The entries below hold a line with "74 290 39.62" and a line with "298 98 2659". Return those lines and all that lie between them, exactly and only.

DATA EXCERPTS below:

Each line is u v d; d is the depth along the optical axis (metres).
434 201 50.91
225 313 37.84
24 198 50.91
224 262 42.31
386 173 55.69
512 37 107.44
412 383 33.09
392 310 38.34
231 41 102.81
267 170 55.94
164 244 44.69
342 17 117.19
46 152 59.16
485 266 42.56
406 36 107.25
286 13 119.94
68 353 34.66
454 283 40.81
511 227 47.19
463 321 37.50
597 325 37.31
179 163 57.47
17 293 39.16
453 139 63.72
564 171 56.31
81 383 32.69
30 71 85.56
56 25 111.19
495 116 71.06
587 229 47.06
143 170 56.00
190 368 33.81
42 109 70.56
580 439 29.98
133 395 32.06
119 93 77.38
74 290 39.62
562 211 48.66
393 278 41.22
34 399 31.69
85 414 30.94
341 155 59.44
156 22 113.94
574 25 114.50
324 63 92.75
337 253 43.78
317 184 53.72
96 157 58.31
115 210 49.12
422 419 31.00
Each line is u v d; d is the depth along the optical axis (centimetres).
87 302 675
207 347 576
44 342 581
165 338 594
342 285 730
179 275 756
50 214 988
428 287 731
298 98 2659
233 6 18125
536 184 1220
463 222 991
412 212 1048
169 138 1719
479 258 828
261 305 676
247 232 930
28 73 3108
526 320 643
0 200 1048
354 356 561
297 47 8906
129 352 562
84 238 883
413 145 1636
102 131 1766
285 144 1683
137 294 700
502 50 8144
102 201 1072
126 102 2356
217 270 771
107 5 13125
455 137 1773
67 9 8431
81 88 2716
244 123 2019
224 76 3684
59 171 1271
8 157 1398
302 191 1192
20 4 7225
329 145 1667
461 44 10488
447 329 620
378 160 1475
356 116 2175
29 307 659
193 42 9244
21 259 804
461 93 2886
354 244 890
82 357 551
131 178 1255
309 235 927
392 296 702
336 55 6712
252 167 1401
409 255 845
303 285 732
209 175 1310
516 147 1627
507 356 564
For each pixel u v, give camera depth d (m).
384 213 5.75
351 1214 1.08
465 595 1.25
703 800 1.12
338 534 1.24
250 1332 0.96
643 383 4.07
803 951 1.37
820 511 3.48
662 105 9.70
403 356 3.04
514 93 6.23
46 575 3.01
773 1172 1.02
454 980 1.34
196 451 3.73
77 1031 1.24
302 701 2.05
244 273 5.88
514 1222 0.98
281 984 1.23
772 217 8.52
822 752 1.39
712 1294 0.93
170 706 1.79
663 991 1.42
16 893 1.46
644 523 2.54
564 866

End of DATA EXCERPTS.

◆ **RESPONSE BELOW**:
74 290 39.62
562 211 48.66
393 278 41.22
34 399 31.69
85 414 30.94
341 155 59.44
156 22 113.94
574 25 114.50
324 63 92.75
337 253 43.78
317 184 53.72
96 157 58.31
115 210 49.12
422 419 31.00
Each line is u v d; d is the depth along the optical axis (centimetres).
87 302 675
207 347 576
44 342 581
165 338 594
342 285 730
179 275 756
50 214 988
428 287 731
298 98 2659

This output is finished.